Lesetext:
□ □ □ □ □

Explosionen im Libanon: Offenbar mehr als 600 Verletzte durch detonierte Funkgeräte der Hisbollah

Während der Schreck der Pager-Explosionen im Libanon noch tief sitzt, überzieht eine zweite Welle von Explosionen das Land. Insgesamt werden mehr als 3000 Menschen verletzt.

Stand:

Bei erneuten Explosionen zahlreicher elektronischer Geräte sind im Libanon nach Angaben des Gesundheitsministeriums in Beirut 608 Menschen verletzt worden. Die Zahl der Getöteten sei mittlerweile auf 37 gestiegen. Wie am Dienstag wurden damit wohl wieder gezielt Kämpfer der proiranischen Terrororganisation Hisbollah getroffen, hieß es aus libanesischen Sicherheitskreisen.

Bereits am Dienstag waren an mehreren Orten im Libanon gleichzeitig Hunderte Pager explodiert, die Menschen unter anderem in ihren Hosentaschen trugen. Dabei wurden nach aktuellem Stand 2323 Menschen verletzt und mindestens zwölf starben. Die Hisbollah machte Israel für den Angriff vom Dienstag verantwortlich und schwor Vergeltung. Israel selbst äußerte sich dazu nicht. Die beiden Angriffe dürften allerdings große Teile der Hisbollah-Anführer und Kommandostruktur außer Gefecht gesetzt haben.

Angesichts der Lage will der UN-Sicherheitsrat am Freitag zu einer Dringlichkeitssitzung zusammenkommen. Bereits am Donnerstag wollen hochrangige Diplomaten aus den USA, Großbritannien, Deutschland, Frankreich und Italien in Paris über die sich zuspitzende Situation im Libanon beraten. Israels Verteidigungsminister Joav Galant kündigte derweil eine „neue Phase“ des Krieges mit einem Fokus auf den Norden des Landes an. Dorthin würden nun Truppen und Ressourcen verlegt.

□ □ □ □ □

Aufgabe 1:
Wähle in den Datensätzen unten jede Zeile aus, in der das Wort „العديد“ vorkommt, und gib diese Zeilen wieder.

□ □ □ □ □

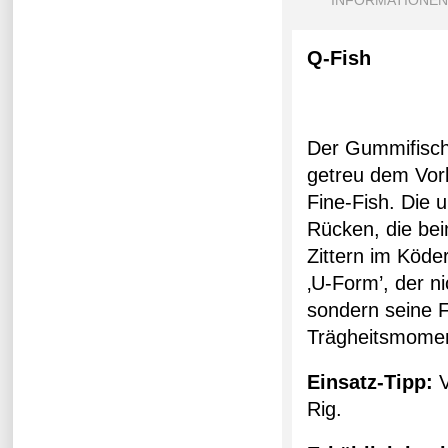
INFORMATIONEN
Q-Fish
Der Gummifisch 
getreu dem Vorb
Fine-Fish. Die
Rücken, die bei
Zittern im Köde
‚U-Form’, der ni
sondern seine F
Trägheitsmoment
Einsatz-Tipp:
V
Rig.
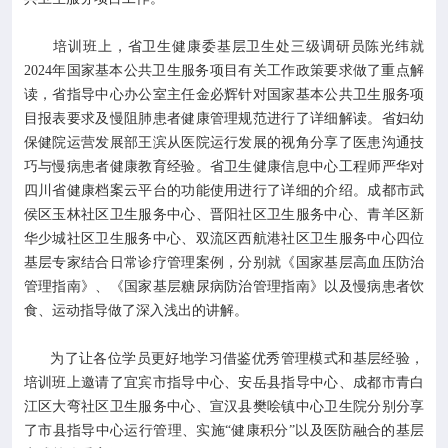
培训班上，省卫生健康委基层卫生处三级调研员陈光纬就
2024年国家基本公共卫生服务项目有关工作政策要求做了重点解
读，省指导中心办公室主任金必辉针对国家基本公共卫生服务项
目报表要求及慢阻肺患者健康管理规范进行了详细解读。省妇幼
保健院运营发展部王滨从医院运行发展的视角分享了医患沟通技
巧与慢病患者健康教育经验。省卫生健康信息中心工程师严华对
四川省健康档案云平台的功能使用进行了详细的介绍。成都市武
侯区玉林社区卫生服务中心、晋阳社区卫生服务中心、青羊区新
华少城社区卫生服务中心、双流区西航港社区卫生服务中心四位
基层专家结合日常诊疗管理案例，分别就《国家基层高血压防治
管理指南》、《国家基层糖尿病防治管理指南》以及慢病患者饮
食、运动指导做了深入浅出的讲解。
为了让各位学员更好地学习借鉴优秀管理模式和基层经验，
培训班上邀请了宜宾市指导中心、安岳县指导中心、成都市青白
江区大弯社区卫生服务中心、宣汉县樊哙镇中心卫生院分别分享
了市县指导中心运行管理、实施“健康积分”以及医防融合的基层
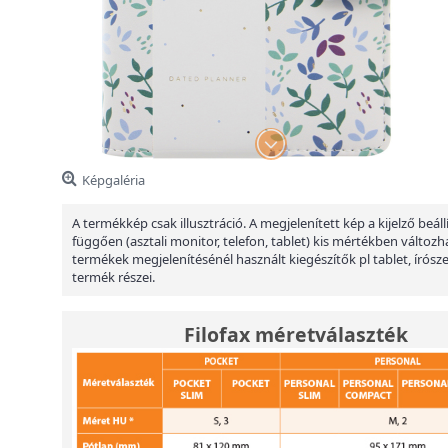
Képgaléria
A termékkép csak illusztráció. A megjelenített kép a kijelző beáll
függően (asztali monitor, telefon, tablet) kis mértékben változha
termékek megjelenítésénél használt kiegészítők pl tablet, írósz
termék részei.
Filofax méretválaszték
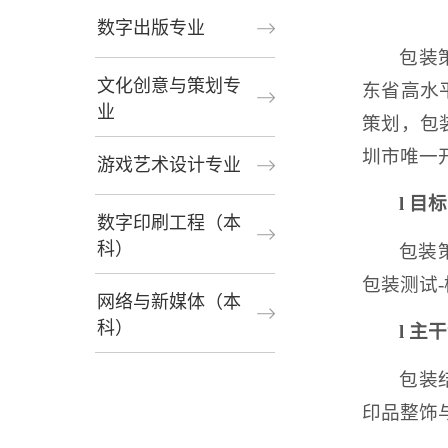
数字出版专业
包装
文化创意与策划专
东省高水
业
策划，包
圳市唯一
游戏艺术设计专业
l
目标
数字印刷工程（本
科）
包装
包装测试
网络与新媒体（本
科）
l
主干
包装
印品整饰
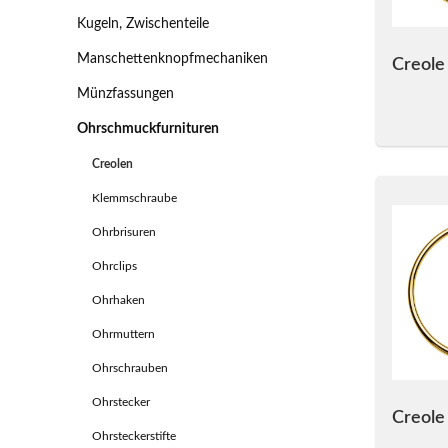
Kugeln, Zwischenteile
Manschettenknopfmechaniken
Creole
Münzfassungen
Ohrschmuckfurnituren
Creolen
Klemmschraube
Ohrbrisuren
Ohrclips
Ohrhaken
Ohrmuttern
Ohrschrauben
Ohrstecker
Creole
Ohrsteckerstifte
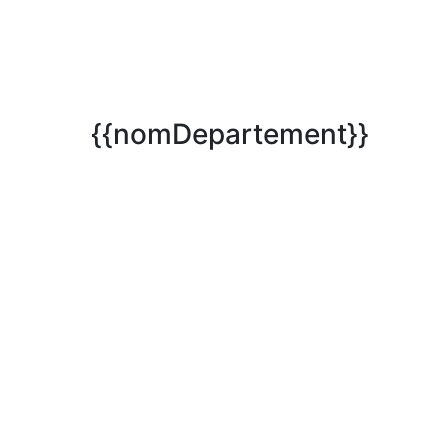
{{nomDepartement}}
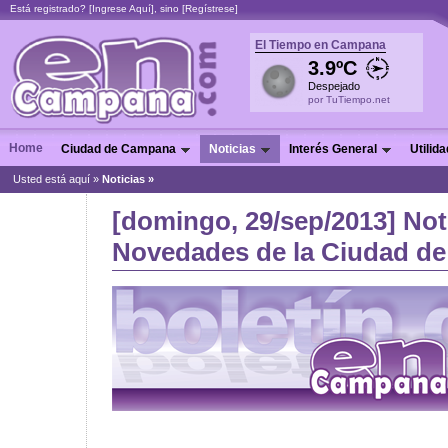
Está registrado? [
Ingrese Aquí
], sino [
Regístrese
]
El Tiempo en Campana
3.9ºC
Despejado
por TuTiempo.net
Home
Ciudad de Campana
Noticias
Interés General
Utilid
Usted está aquí »
Noticias
»
[domingo, 29/sep/2013] Not
Novedades de la Ciudad de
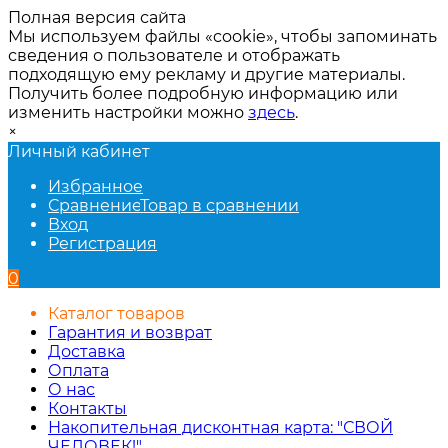
Полная версия сайта
Мы используем файлы «cookie», чтобы запоминать
сведения о пользователе и отображать
подходящую ему рекламу и другие материалы.
Получить более подробную информацию или
изменить настройки можно
здесь
.
×
Личный кабинет
Избранное
Сравнение
Товар в сравнении
Вход
Регистрация
0
Каталог товаров
Гарантия и возврат
Доставка
Оплата
О нас
Контакты
Накопительная дисконтная карта: "СВОЙ
ЧЕЛОВЕК!"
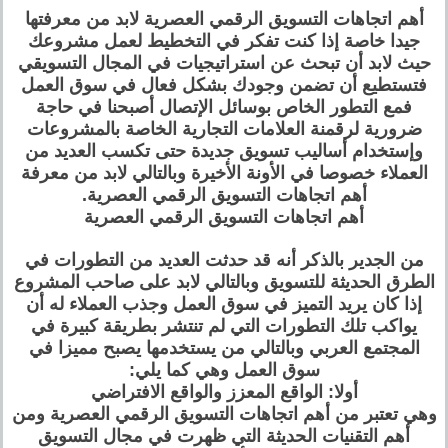
أهم اتجاهات التسويق الرقمي العصرية لابد من معرفتها
جيدا خاصة إذا كنت تفكر في التخطيط لعمل مشروعك
حيث لابد أن تبحث عن استراتيجيات في المجال التسويقي
فتستطيع أن تضمن وجودك بشكل فعال في سوق العمل
فمع التطور الخاص بوسائل الإتصال أصبحنا في حاجة
ضرورية لرقمنة العلامات التجارية الخاصة بالمشروعات
وإستخدام أساليب تسويق جديدة حتى تكسب العديد من
العملاء خصوصا في الأونة الأخيرة وبالتالي لابد من معرفة
أهم اتجاهات التسويق الرقمي العصرية.
أهم اتجاهات التسويق الرقمي العصرية
من الجدير بالذكر أنه قد حدثت العديد من التطورات في
الطرق الحديثة للتسويق وبالتالي لابد على صاحب المشروع
إذا كان يريد التميز في سوق العمل وجذب العملاء له أن
يواكب تلك التطورات التي لم تنتشر بطريقة كبيرة في
المجتمع العربي وبالتالي من يستخدمها يصبح مميزا في
سوق العمل وهي كما يلي:
أولا: الواقع المعزز والواقع الافتراضي
وهي تعتبر من أهم اتجاهات التسويق الرقمي العصرية ومن
أهم التقنيات الحديثة التي ظهرت في مجال التسويق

□ □ □ □ □

Aufgabe 2:
Beantworte anhand des Lesetextes oben die folgenden Fragen:
(a) Wie viele Menschen wurden nach Angaben des Gesundheitsministeriums bei den erneuten Explosionen verletzt?
(b) Wie viele Menschen wurden bei den Pager-Explosionen am Dienstag nach aktuellem Stand verletzt?
(c) An welchem Tag will der UN-Sicherheitsrat zu einer Dringlichkeitssitzung zusammenkommen?

Erwartete Antwort 1:
وإستخدام أساليب تسويق جديدة حتى تكسب العديد من
من الجدير بالذكر أنه قد حدثت العديد من التطورات في

Erwartete Antwort 2:
(a) 608 Menschen
(b) 2323 Menschen
(c) Am Freitag